Remember you have to deploy only one of the two models you trained.. Perform the steps in the rest of this notebook only if you wish to deploy this model.

In [20]:
import urllib.request
import json
import os
import ssl

def allowSelfSignedHttps(allowed):
    # bypass the server certificate verification on client side
    if allowed and not os.environ.get('PYTHONHTTPSVERIFY', '') and getattr(ssl, '_create_unverified_context', None):
        ssl._create_default_https_context = ssl._create_unverified_context

allowSelfSignedHttps(True) # this line is needed if you use self-signed certificate in your scoring service.

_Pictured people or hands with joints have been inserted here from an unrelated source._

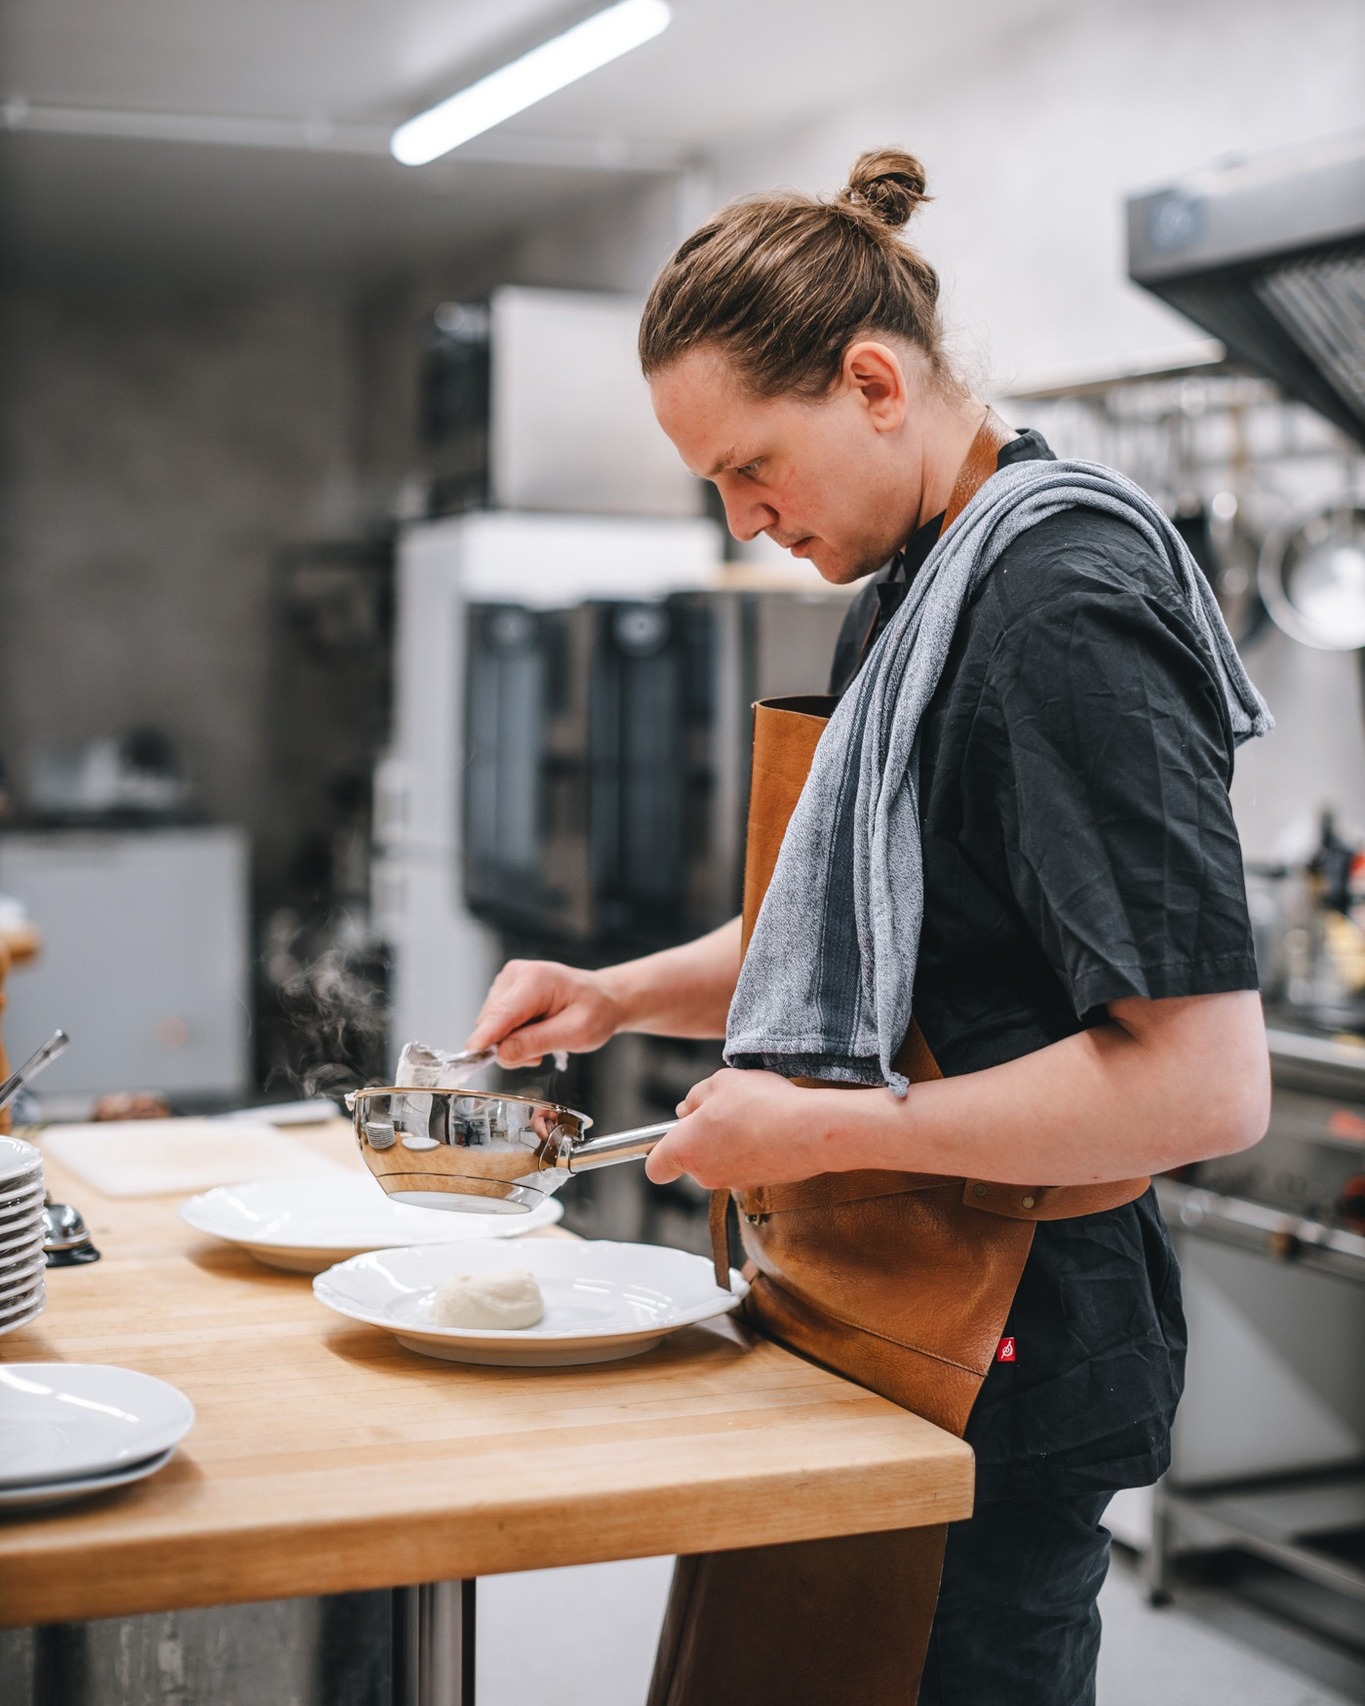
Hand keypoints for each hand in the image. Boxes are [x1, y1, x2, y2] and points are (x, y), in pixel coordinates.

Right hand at [465, 959, 624, 1067]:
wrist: (601, 998)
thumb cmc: (595, 1011)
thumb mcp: (576, 1032)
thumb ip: (538, 1041)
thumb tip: (502, 1054)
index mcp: (536, 979)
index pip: (503, 1013)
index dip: (486, 1036)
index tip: (470, 1054)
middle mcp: (515, 975)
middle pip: (491, 1023)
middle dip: (509, 1047)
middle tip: (541, 1054)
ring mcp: (506, 982)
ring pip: (490, 1026)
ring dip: (512, 1043)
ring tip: (543, 1039)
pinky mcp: (503, 993)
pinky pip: (494, 1024)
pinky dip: (511, 1037)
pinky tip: (534, 1033)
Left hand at [645, 1068, 835, 1190]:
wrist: (809, 1131)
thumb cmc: (761, 1105)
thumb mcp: (719, 1082)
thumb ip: (695, 1096)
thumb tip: (687, 1109)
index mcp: (685, 1150)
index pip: (655, 1167)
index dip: (658, 1150)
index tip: (672, 1132)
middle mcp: (705, 1174)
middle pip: (690, 1159)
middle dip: (701, 1136)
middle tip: (723, 1109)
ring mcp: (733, 1182)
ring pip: (719, 1161)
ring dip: (728, 1141)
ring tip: (751, 1114)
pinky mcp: (759, 1183)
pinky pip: (745, 1164)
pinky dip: (752, 1149)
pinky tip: (769, 1126)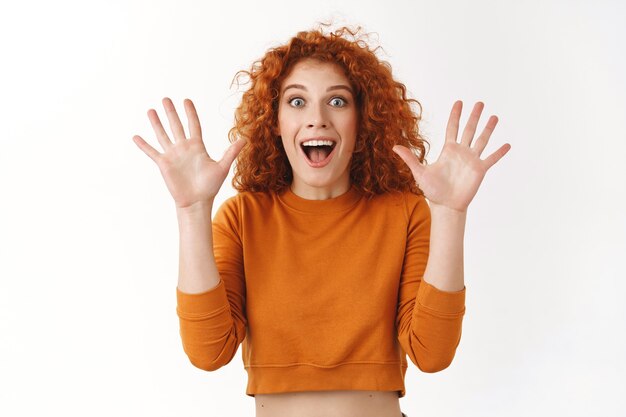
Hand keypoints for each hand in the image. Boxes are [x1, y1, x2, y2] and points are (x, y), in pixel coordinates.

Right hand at [132, 97, 245, 208]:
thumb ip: (231, 152)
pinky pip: (152, 152)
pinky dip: (144, 145)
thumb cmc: (210, 186)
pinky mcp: (163, 164)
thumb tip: (245, 139)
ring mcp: (173, 155)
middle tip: (166, 99)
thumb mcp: (223, 167)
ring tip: (151, 111)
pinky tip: (136, 137)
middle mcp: (183, 148)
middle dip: (171, 112)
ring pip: (163, 135)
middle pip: (176, 126)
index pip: (193, 125)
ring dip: (156, 123)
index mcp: (197, 146)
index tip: (186, 100)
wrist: (197, 202)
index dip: (190, 113)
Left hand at [393, 101, 510, 212]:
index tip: (459, 102)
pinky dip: (499, 152)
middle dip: (474, 116)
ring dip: (488, 129)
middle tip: (480, 103)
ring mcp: (472, 160)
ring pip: (482, 140)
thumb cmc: (432, 190)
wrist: (445, 205)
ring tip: (494, 117)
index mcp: (448, 150)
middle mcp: (461, 152)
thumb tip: (394, 147)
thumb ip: (409, 158)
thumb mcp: (419, 172)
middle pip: (469, 130)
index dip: (455, 115)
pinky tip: (507, 145)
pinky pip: (491, 159)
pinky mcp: (480, 170)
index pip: (452, 128)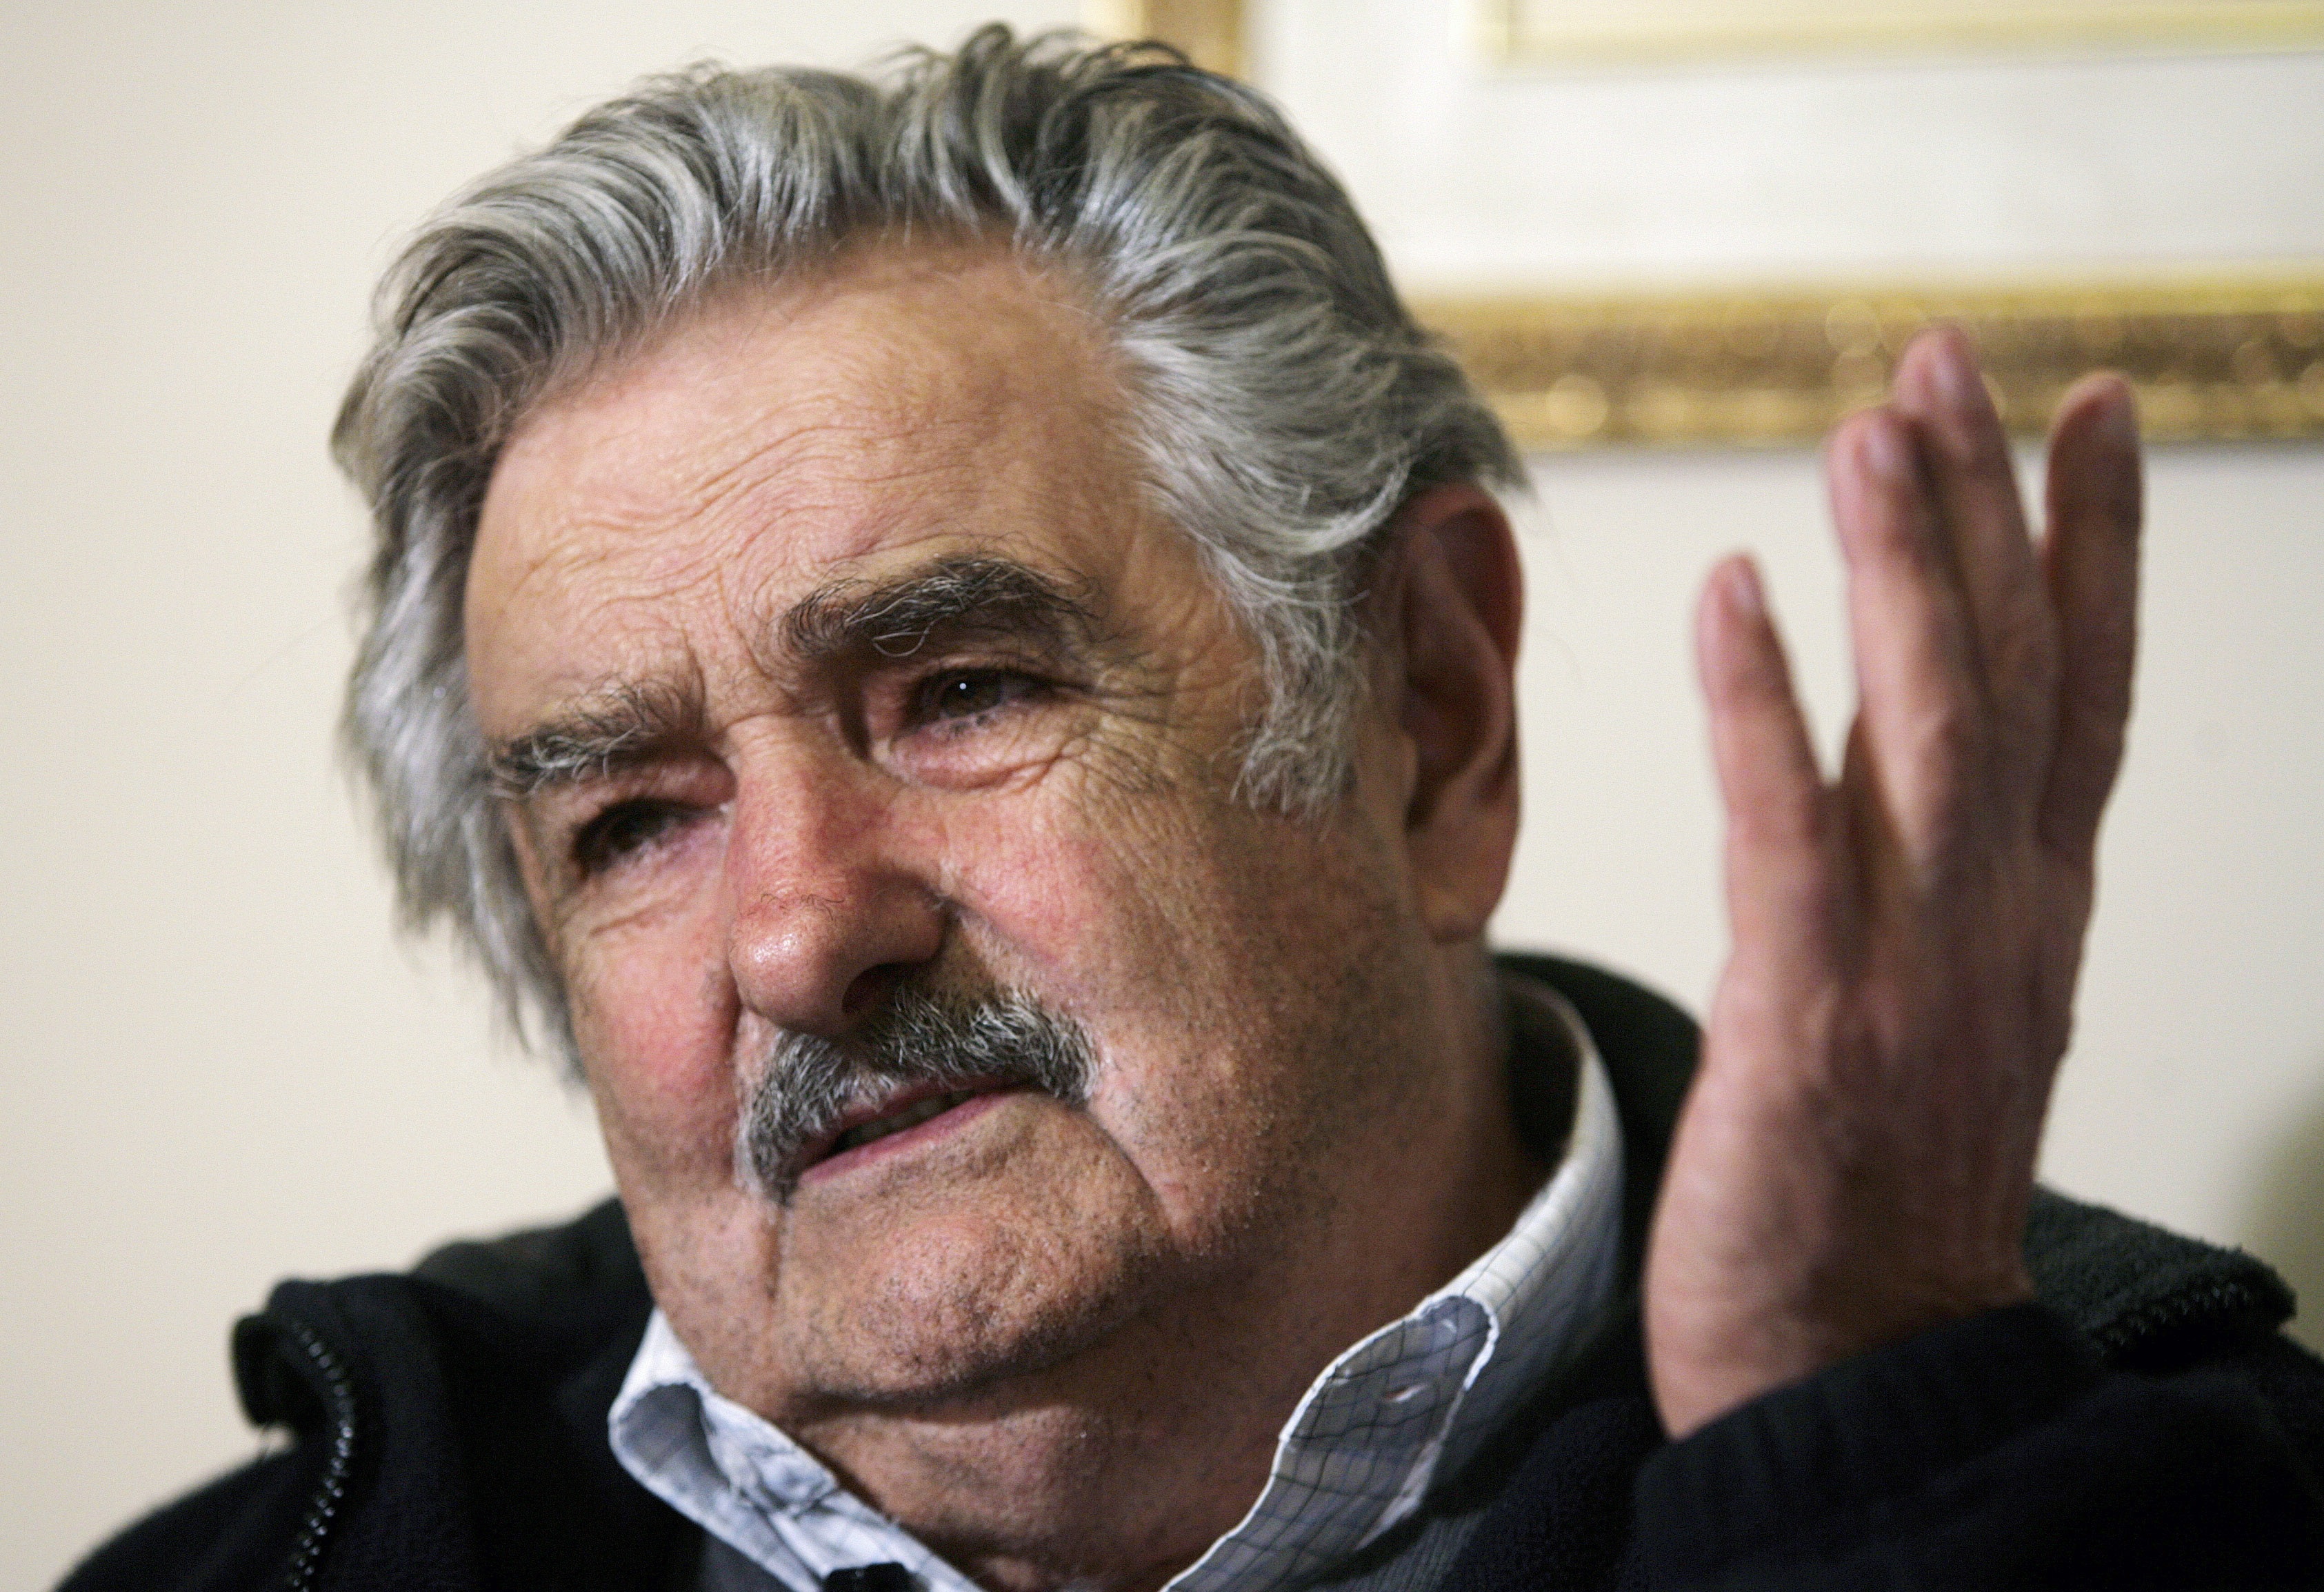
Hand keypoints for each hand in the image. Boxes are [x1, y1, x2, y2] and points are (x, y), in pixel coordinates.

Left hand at [1644, 329, 2143, 1438]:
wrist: (1860, 1365)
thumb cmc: (1881, 1180)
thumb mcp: (1939, 999)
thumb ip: (1925, 861)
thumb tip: (1887, 726)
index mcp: (2034, 910)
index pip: (2086, 692)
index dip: (2092, 544)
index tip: (2087, 408)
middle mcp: (2000, 917)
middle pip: (2019, 673)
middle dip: (1988, 505)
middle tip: (1946, 358)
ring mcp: (1916, 964)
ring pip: (1934, 725)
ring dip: (1906, 566)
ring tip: (1872, 423)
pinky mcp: (1812, 1016)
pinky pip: (1792, 832)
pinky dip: (1766, 705)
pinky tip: (1738, 590)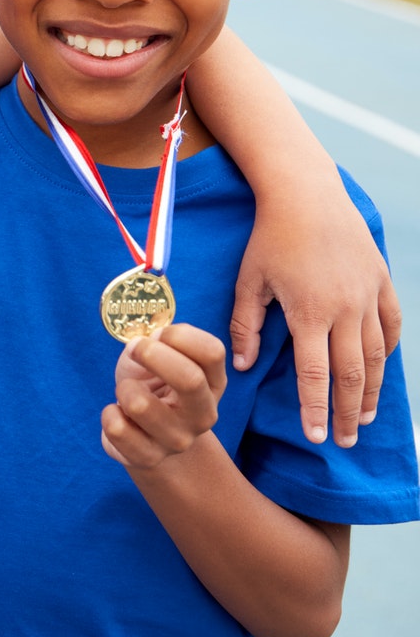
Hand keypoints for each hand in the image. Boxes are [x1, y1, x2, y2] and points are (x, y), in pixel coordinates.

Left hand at [101, 324, 227, 473]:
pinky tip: (118, 414)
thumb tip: (153, 338)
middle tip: (134, 350)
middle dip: (151, 355)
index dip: (178, 334)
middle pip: (190, 379)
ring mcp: (178, 440)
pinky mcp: (149, 458)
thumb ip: (162, 342)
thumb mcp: (161, 358)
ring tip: (128, 391)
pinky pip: (116, 428)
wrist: (142, 435)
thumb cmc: (151, 386)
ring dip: (124, 388)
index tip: (157, 335)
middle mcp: (204, 414)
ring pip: (140, 404)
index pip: (212, 351)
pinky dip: (109, 413)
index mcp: (213, 384)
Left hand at [233, 195, 399, 447]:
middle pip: (353, 374)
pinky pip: (392, 324)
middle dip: (349, 412)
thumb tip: (244, 366)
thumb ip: (245, 326)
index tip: (317, 436)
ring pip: (378, 354)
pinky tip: (381, 371)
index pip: (315, 375)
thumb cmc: (269, 238)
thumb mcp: (249, 281)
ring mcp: (368, 295)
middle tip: (346, 441)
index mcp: (310, 313)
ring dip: (373, 390)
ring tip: (366, 417)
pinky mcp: (382, 281)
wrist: (307, 195)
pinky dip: (388, 351)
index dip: (315, 409)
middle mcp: (346, 309)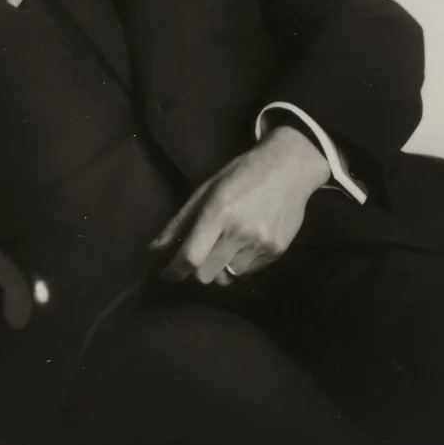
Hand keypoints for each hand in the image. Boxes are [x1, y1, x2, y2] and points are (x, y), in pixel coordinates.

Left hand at [149, 127, 330, 285]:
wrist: (290, 168)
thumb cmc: (242, 173)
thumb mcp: (207, 189)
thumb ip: (180, 221)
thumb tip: (153, 249)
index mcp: (219, 212)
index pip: (191, 256)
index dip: (174, 271)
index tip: (166, 274)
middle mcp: (240, 232)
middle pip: (206, 275)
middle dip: (195, 271)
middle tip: (195, 258)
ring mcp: (261, 244)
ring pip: (228, 276)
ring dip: (219, 267)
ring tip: (223, 245)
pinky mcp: (277, 252)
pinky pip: (248, 272)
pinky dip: (238, 264)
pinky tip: (243, 243)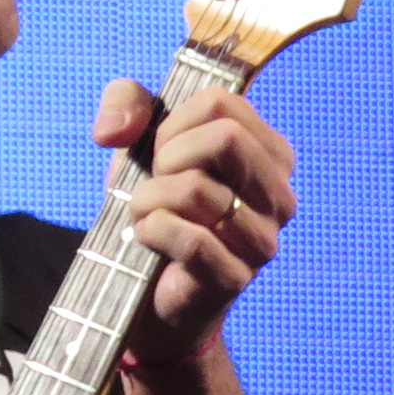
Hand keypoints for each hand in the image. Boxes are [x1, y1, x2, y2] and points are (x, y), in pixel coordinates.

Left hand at [100, 79, 296, 363]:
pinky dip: (150, 232)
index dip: (176, 123)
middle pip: (227, 138)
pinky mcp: (236, 278)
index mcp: (271, 156)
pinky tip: (147, 240)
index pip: (222, 103)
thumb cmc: (157, 207)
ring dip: (148, 200)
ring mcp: (263, 241)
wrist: (148, 291)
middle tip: (157, 182)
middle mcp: (279, 197)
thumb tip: (114, 129)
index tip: (165, 153)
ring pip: (196, 190)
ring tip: (147, 216)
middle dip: (170, 155)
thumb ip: (127, 103)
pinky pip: (188, 239)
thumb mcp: (138, 143)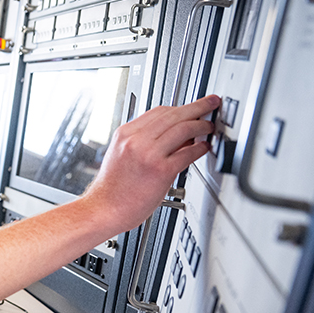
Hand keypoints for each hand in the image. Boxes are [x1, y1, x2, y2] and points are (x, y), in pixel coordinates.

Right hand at [83, 94, 219, 232]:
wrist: (104, 209)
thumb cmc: (112, 188)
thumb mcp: (121, 154)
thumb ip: (143, 142)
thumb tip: (173, 136)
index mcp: (125, 133)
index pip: (158, 111)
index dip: (180, 107)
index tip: (190, 107)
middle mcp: (136, 140)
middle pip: (173, 114)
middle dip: (197, 107)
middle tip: (210, 103)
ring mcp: (148, 154)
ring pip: (183, 129)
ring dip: (201, 125)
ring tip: (209, 127)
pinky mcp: (160, 171)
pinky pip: (188, 153)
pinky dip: (200, 148)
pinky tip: (204, 148)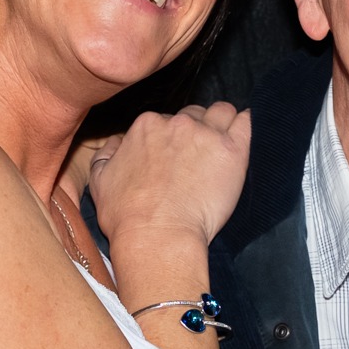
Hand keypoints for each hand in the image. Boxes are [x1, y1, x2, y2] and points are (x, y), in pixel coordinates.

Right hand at [88, 102, 251, 248]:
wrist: (156, 236)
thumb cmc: (127, 216)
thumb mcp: (100, 181)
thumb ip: (105, 154)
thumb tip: (116, 142)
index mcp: (147, 126)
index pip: (166, 120)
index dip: (172, 138)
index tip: (177, 156)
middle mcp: (177, 123)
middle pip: (194, 115)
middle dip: (197, 130)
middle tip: (199, 156)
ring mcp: (206, 134)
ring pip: (221, 112)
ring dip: (223, 123)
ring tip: (223, 144)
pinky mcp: (232, 151)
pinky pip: (246, 122)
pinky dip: (247, 123)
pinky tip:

# two sets of data to score
data = {"data":
        [
          {
            "age": 40,
            "workclass": "private",
            "education": "Bachelors",
            "education-num.": 12,
            "marital-status": "Divorced",
            "occupation": "Exec-managerial",
            "relationship": "Unmarried",
            "sex": "Male",
            "capital-gain": 2000,
            "capital-loss": 0,
            "hours-per-week": 45,
            "native-country": "United-States"
          },
          {
            "age": 28,
            "workclass": "state-gove",
            "education": "HS-grad",
            "education-num.": 9,
            "marital-status": "Never-married",
            "occupation": "Machine-op-inspct",
            "relationship": "Unmarried",
            "sex": "Male",
            "capital-gain": 2000,
            "capital-loss": 0,
            "hours-per-week": 45,
            "native-country": "United-States"
          },
      ]
    }


body = str.encode(json.dumps(data))

url = 'http://6f92a511-6247-4ca0-8e68-0fb9caa1b2b9.southcentralus.azurecontainer.io/score'
api_key = 'Ptv8wKeDcTKCod1qO02pyaJRxZqksGf2' # Replace this with the API key for the web service
headers = {'Content-Type':'application/json', 'Authorization':('Bearer '+ api_key)}

req = urllib.request.Request(url, body, headers)

try:
    response = urllib.request.urlopen(req)

    result = response.read()
    print(result)
except urllib.error.HTTPError as error:
    print("The request failed with status code: " + str(error.code))

    # Print the headers - they include the requert ID and the timestamp, which are useful for debugging the failure
    print(error.info())
    print(json.loads(error.read().decode("utf8", 'ignore')))

b'"{\\"result\\": [\\" <=50K\\", \\" <=50K\\"]}"'